Another one of our most respected elders, the afore mentioned Larry Townsend, entered the gay kinky scene in late ‘50’s “before there was a Leather community” (his words).  He says that what there was in the ‘50’s was “very small and scattered” – “I mean, if you want to call that a community…”  Everything was VERY deep in the closet, and local.  Townsend refers to a few “cornerstone people” who, if you were traveling out of town, they knew a guy in New York or London or Chicago and could give you a name to look up, but for the most part, it was all very provincial.  Nobody, in the 1950’s, knew that this kinky world out there existed.

There were no leather bars (the first was the Gold Rush in Chicago 1958 or the Eagle’s Nest in NY around the same time).  There were no specifically gay leather motorcycle clubs – those began later: CMC and the Recons in San Francisco started in 1960 and ’64, Empire MC in NY started around that same time, and Renslow started Second City MC in Chicago in 1965… so, likewise, there were no specifically gay leather bike runs in the 1940’s or ‘50’s.  The Chicago Hellfire Club started in 1970, the first leather title contests also started in the 1970, and (according to Guy Baldwin) there was no gay leathermen’s organization in San Francisco until the 15 Association was established in 1980.

Writing in Leatherati, Guy Baldwin has also clarified that, when he entered the San Francisco scene in 1972, it was not true that leathermen earned their way up through a hierarchy of ranks.  It was not true that all leathermen started as bottoms and only later could become Tops.  Bike caps were called “bike caps” – nobody called them “master’s cap” – and they were never received as part of a ceremony – you just went to the god damn store and bought one.

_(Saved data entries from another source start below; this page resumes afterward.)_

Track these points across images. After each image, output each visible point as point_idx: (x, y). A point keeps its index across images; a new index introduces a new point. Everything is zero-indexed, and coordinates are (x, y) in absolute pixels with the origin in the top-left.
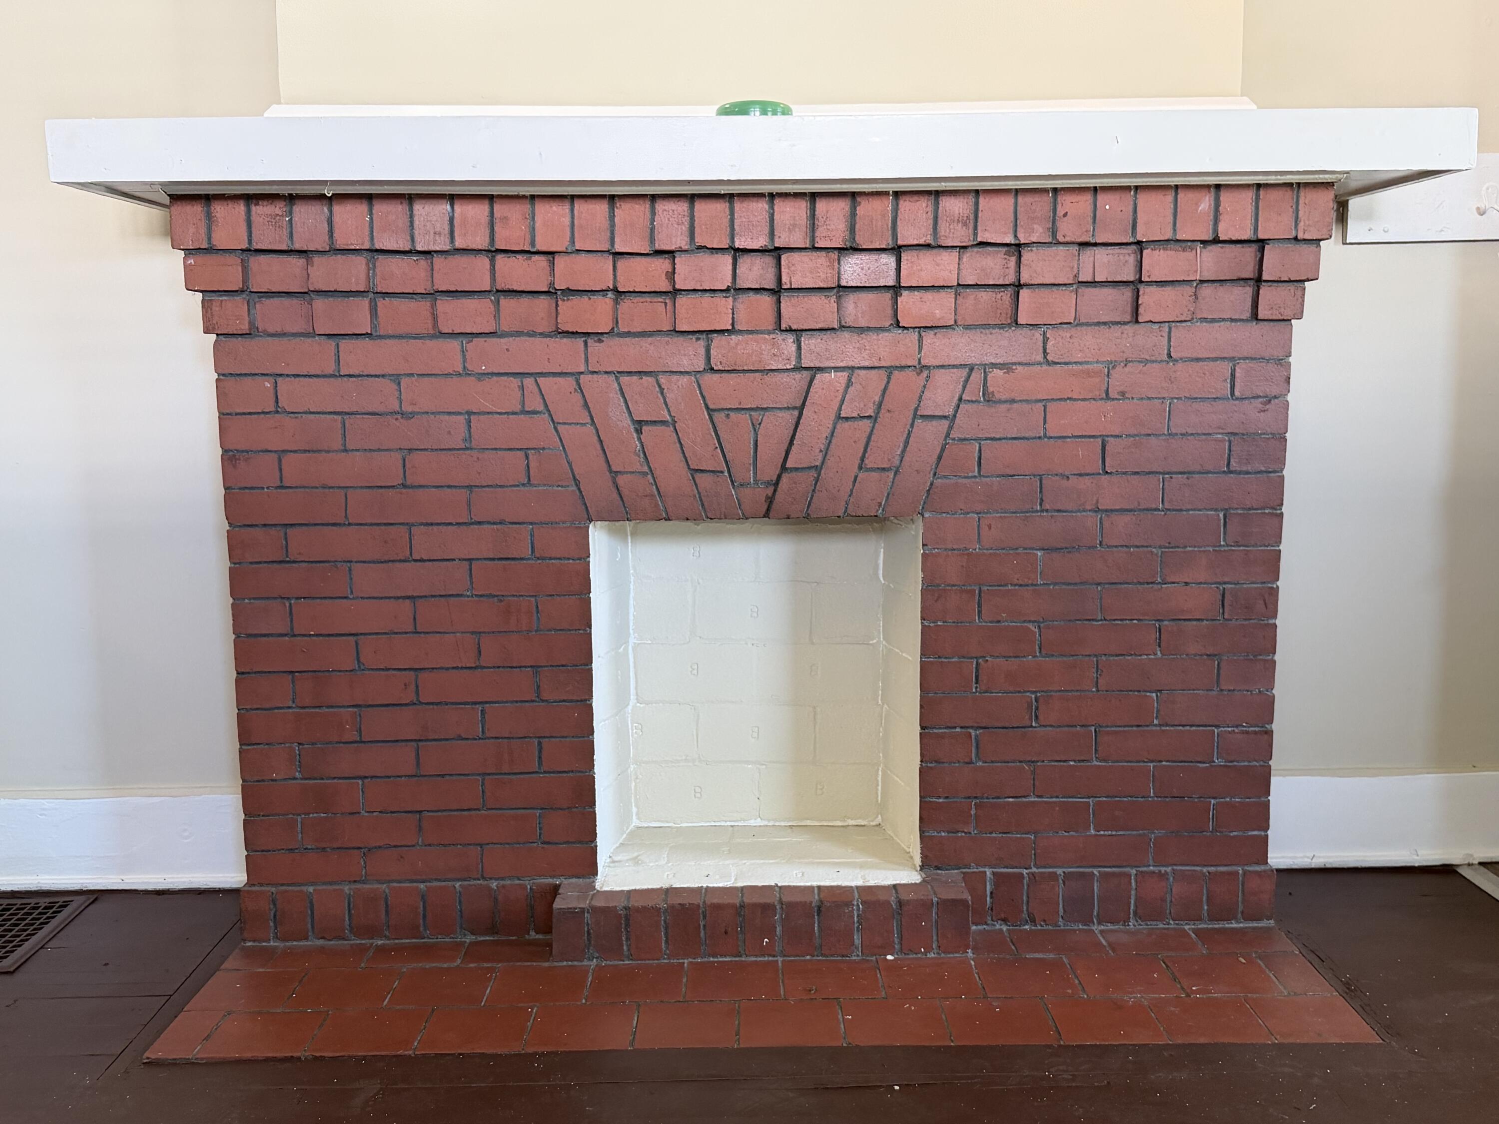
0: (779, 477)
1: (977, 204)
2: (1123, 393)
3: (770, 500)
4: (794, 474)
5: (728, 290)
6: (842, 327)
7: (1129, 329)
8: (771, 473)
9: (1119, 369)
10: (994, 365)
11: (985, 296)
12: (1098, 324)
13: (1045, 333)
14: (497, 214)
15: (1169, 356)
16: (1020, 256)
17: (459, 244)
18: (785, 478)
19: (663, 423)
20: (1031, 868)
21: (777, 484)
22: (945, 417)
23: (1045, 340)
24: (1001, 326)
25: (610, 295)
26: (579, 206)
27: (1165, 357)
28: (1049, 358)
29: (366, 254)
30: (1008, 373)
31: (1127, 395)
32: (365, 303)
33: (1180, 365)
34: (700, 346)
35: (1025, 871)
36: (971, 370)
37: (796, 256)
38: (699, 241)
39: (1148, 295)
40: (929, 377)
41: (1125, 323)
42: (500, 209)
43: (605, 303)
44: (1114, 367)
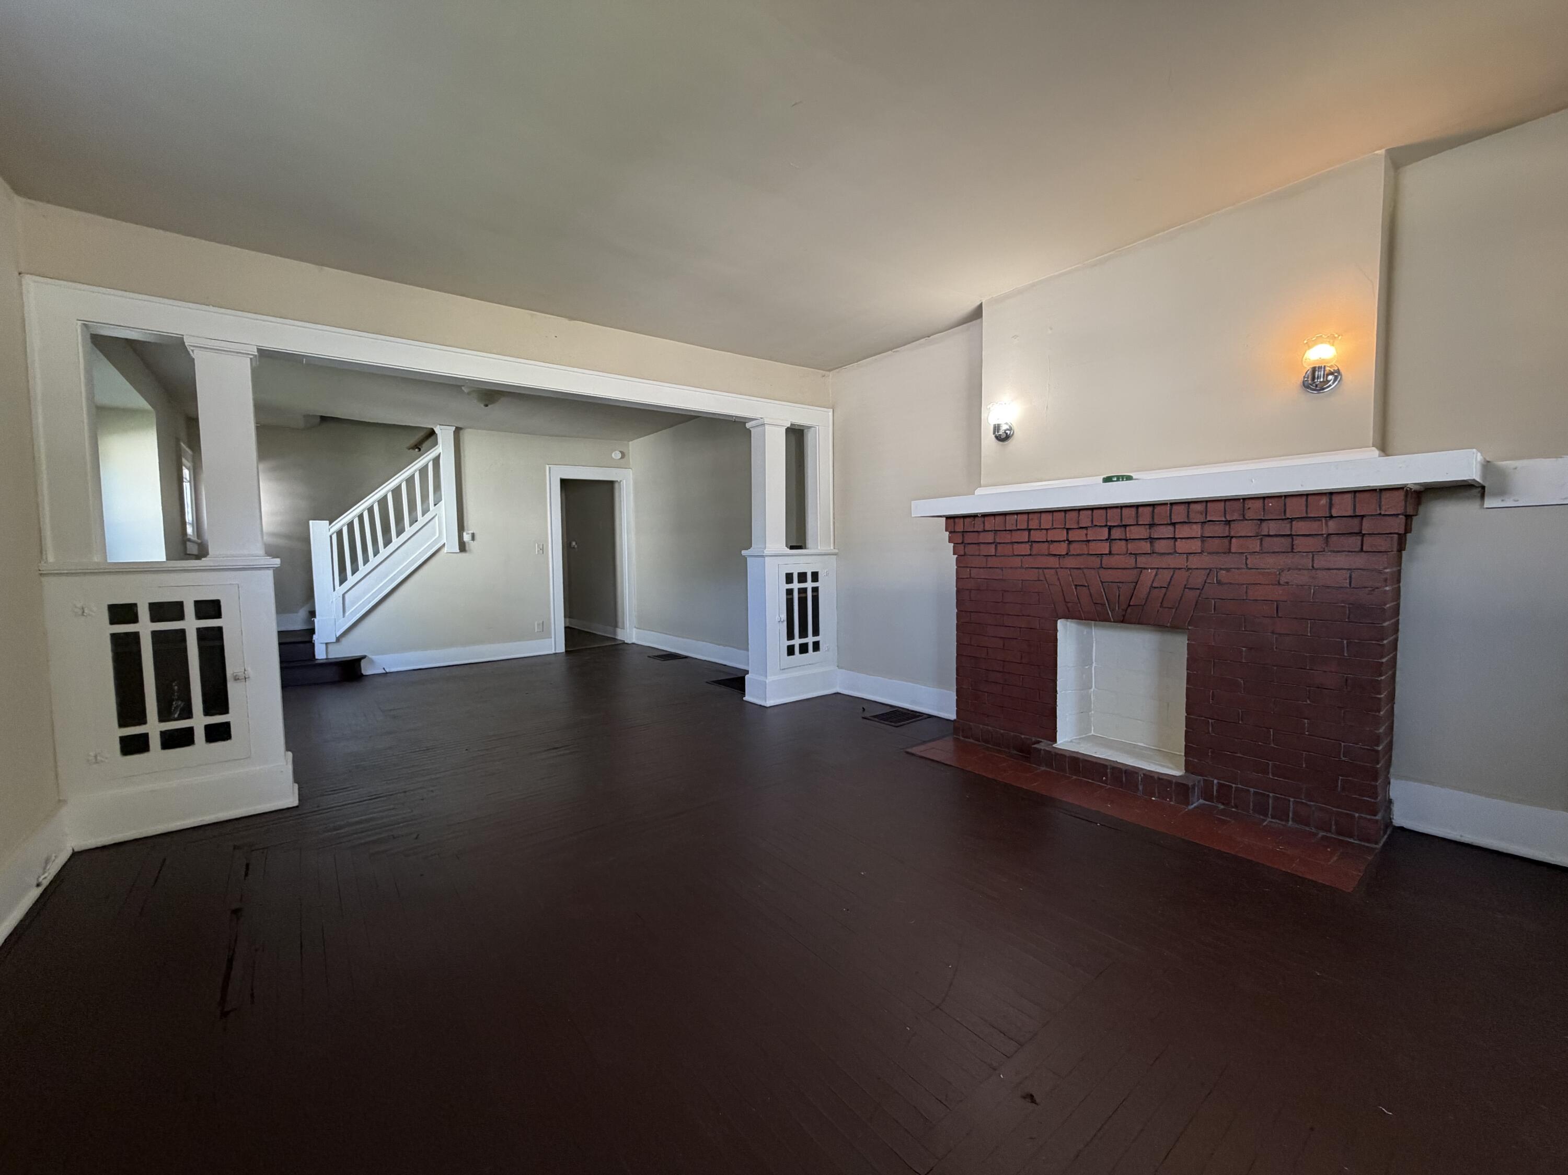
0: (1127, 608)
1: (1206, 506)
2: (1287, 583)
3: (1124, 616)
4: (1133, 607)
5: (1107, 540)
6: (1153, 553)
7: (1291, 555)
8: (1124, 607)
9: (1285, 572)
10: (1221, 569)
11: (1217, 541)
12: (1274, 552)
13: (1246, 556)
14: (1030, 518)
15: (1313, 567)
16: (1230, 525)
17: (1018, 528)
18: (1129, 610)
19: (1085, 586)
20: (1237, 785)
21: (1126, 611)
22: (1198, 589)
23: (1247, 559)
24: (1225, 553)
25: (1067, 542)
26: (1055, 514)
27: (1311, 568)
28: (1249, 566)
29: (994, 532)
30: (1228, 572)
31: (1290, 584)
32: (993, 546)
33: (1318, 572)
34: (1098, 560)
35: (1234, 785)
36: (1210, 570)
37: (1132, 528)
38: (1095, 523)
39: (1298, 541)
40: (1191, 573)
41: (1288, 552)
42: (1031, 516)
43: (1065, 545)
44: (1283, 571)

“The oral history work I did with the Leather Archives gave me a great opportunity to talk with many men and woman who remember the old days….  [There] never was, and never will be, an Old Guard.” – Jack Rinella

In future posts I want to write some about the late 60’s and 70’s and where, so far as I can tell, Leather actually did start to congeal as a culture and an identity.  I want to write about AIDS and the internet which ushered in the big generational change in the community and (my theory) created the mythology of the OG… and then come TNG and their general rejection of or suspicion about that mythos.  And finally, I want to look at this as a mythology – a belief, value, and symbol system that doesn’t necessarily have anything to do w/ historical reality – but may, nonetheless, have some value.

1 comment:

  1. I like that you're melding several sources into one essay and keeping it consistent. I had to keep in mind here you were talking about the 1940s/50s.

    If I would change one small thing it would please, please, have cites or a list of references at the end. That would be fantastic, especially for an amatuer history like myself. (ie., - the info on William Marston) It's the essay geek, I always look for "oooo, I haven't read THAT before..." moments. :)

    One other source of interesting info is Dr. Bienvenu's dissertation on S/m Culture in the 20th century in America/UK. If you haven't read it, I think you'll find it very interesting.

    I'm looking forward to what is next.